8(i) As already partly stated above, the law under Order VII Rule 11
CPC is well-settled. Pleading is different than proof. Proof comes at the
stage of evidence and not at the stage of deciding an application under Order
VII Rule 11 CPC. There is no law that while deciding an application under
Order VII Rule 11 CPC, this Court can reject the plaint, and that too on
merits, on the ground that the plaintiffs have prima facie failed to file
material to support their pleadings and thus there are no merits to the case of
the plaintiffs. The expression 'cause of action' as found in Order VII Rule
11 CPC pertains to pleadings and not proof.
(ii) There are two meanings of the expression 'cause of action'.

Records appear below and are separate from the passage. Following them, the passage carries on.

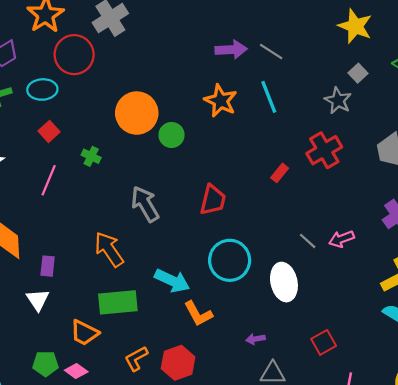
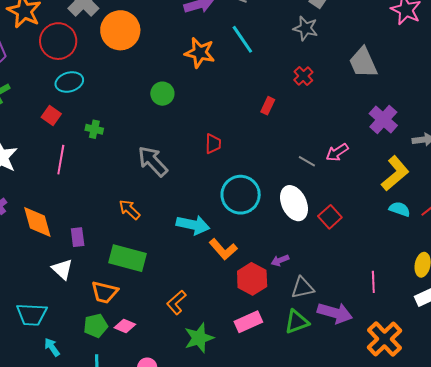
cyan ellipse: (42, 89) -> (69, 82), moved
orange circle: (137, 113) -> (120, 30), moved
red cross: (324, 150) -> (303, 76), size x0.6
red trapezoid: (213, 200) -> (213, 144), size x0.7
orange arrow: (109, 249) -> (130, 210), size x0.7
white triangle: (38, 300) -> (62, 269), moved
green rectangle: (118, 302) -> (128, 258), moved, turned 33
orange trapezoid: (84, 333) -> (105, 292), moved
red square: (324, 342) -> (330, 217), moved
red hexagon: (178, 363) -> (252, 279), moved

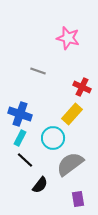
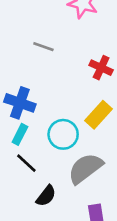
yellow rectangle: (72, 114) -> (98, 115), moved

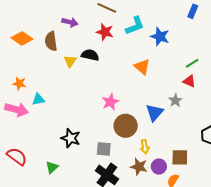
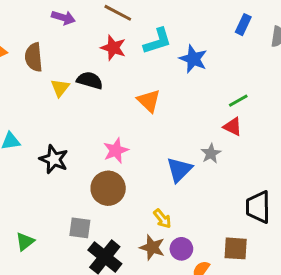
purple arrow: (70, 22) -> (63, 18), moved
orange triangle: (142, 67) -> (149, 101), moved
brown circle: (126, 126) -> (108, 188), moved
black star: (71, 138) -> (54, 159), moved
yellow arrow: (145, 147) -> (162, 219), turned -32
gray square: (104, 149) -> (80, 228), moved
brown square: (180, 157) -> (236, 248), moved

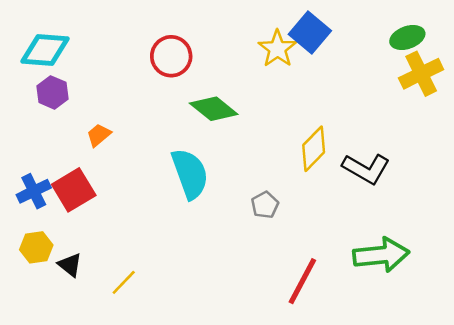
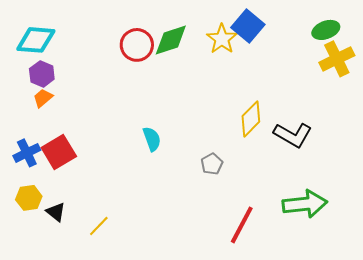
green diamond: (214, 109) -> (171, 40), moved, turned -57
orange trapezoid: (99, 135) -> (43, 98), moved
cyan semicircle: (190, 174) -> (152, 139), size x0.6

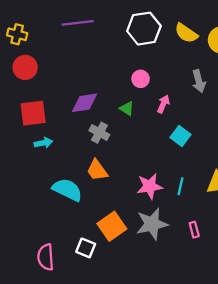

One meaning is that which pertains to existence of pleadings existing of the
cause of action, and secondly it means existence of the cause of action at the
stage of final arguments and which means as to how the pleaded cause of
CS(OS) No.896/2012 Page 5 of 6
action is ultimately proved. The second aspect is not an aspect which can be
examined under Order VII Rule 11 CPC.
9. In view of the aforesaid facts, it is quite clear that the
application is wholly misconceived and gross wastage of precious judicial
time. The application is an endeavour to unnecessarily delay the suit
proceedings. The application is therefore dismissed with costs of Rs.25,000/,
and which costs shall be deposited with the Delhi High Court Legal Services
Authority within a period of four weeks from today.
JANUARY 14, 2016 VALMIKI J. MEHTA, J.